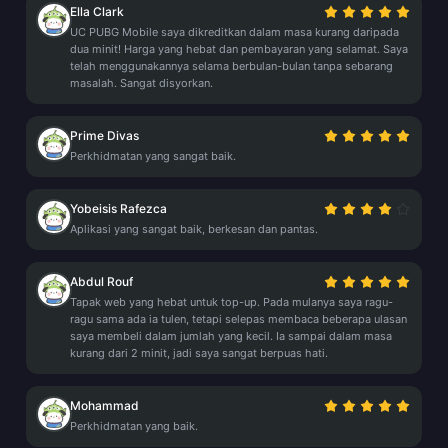
Ella Clark
UC PUBG Mobile saya dikreditkan dalam masa kurang daripada
dua minit! Harga yang hebat dan pembayaran yang selamat. Saya
telah menggunakannya selama berbulan-bulan tanpa sebarang
masalah. Sangat disyorkan.
Prime Divas
Perkhidmatan yang sangat baik.
Yobeisis Rafezca
Aplikasi yang sangat baik, berkesan dan pantas.
Abdul Rouf
Tapak web yang hebat untuk top-up. Pada mulanya saya ragu-
ragu sama ada ia tulen, tetapi selepas membaca beberapa ulasan
saya membeli dalam jumlah yang kecil. Ia sampai dalam masa
kurang dari 2 minit, jadi saya sangat berpuas hati.
Mohammad
Perkhidmatan yang baik.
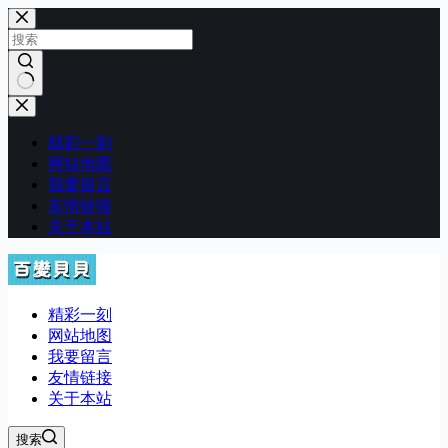
跳
至
内
容
无
结
精彩一刻
果
网站地图
我要留言
友情链接
关于本站
精彩一刻
网站地图
我要留言
友情链接
关于本站
搜索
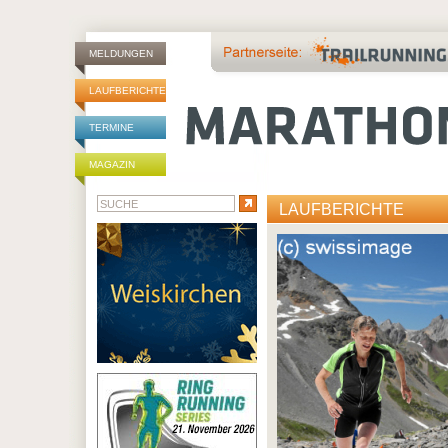
MELDUNGEN
LAUFBERICHTE
TERMINE
MAGAZIN
LAUFBERICHTE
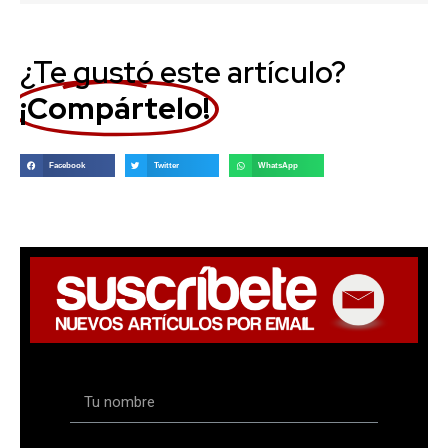
¿Te gustó este artículo?
¡Compártelo!
Facebook
Twitter
WhatsApp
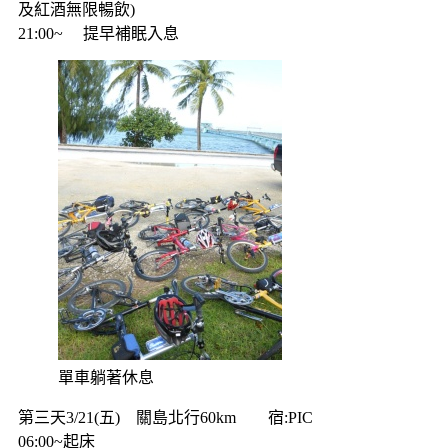
及紅酒無限暢飲)
21:00~ 提早補眠入息
單車躺著休息
第三天3/21(五) 關島北行60km 宿:PIC
06:00~起床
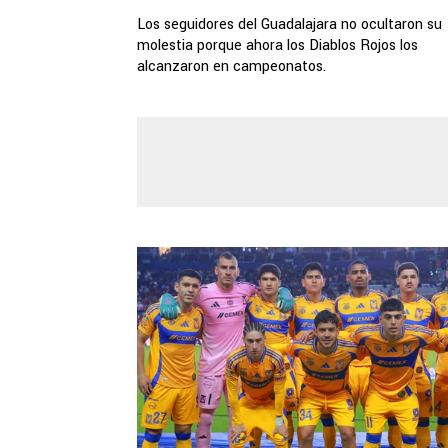
Los seguidores del Guadalajara no ocultaron su
molestia porque ahora los Diablos Rojos los
alcanzaron en campeonatos.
----
* _AIM OF THE TASK_
Go through the records. Copy each line where "minit" appears.

* _RESPONSE_
dua minit! Harga yang hebat dan pembayaran yang selamat. Saya
kurang dari 2 minit, jadi saya sangat berpuas hati.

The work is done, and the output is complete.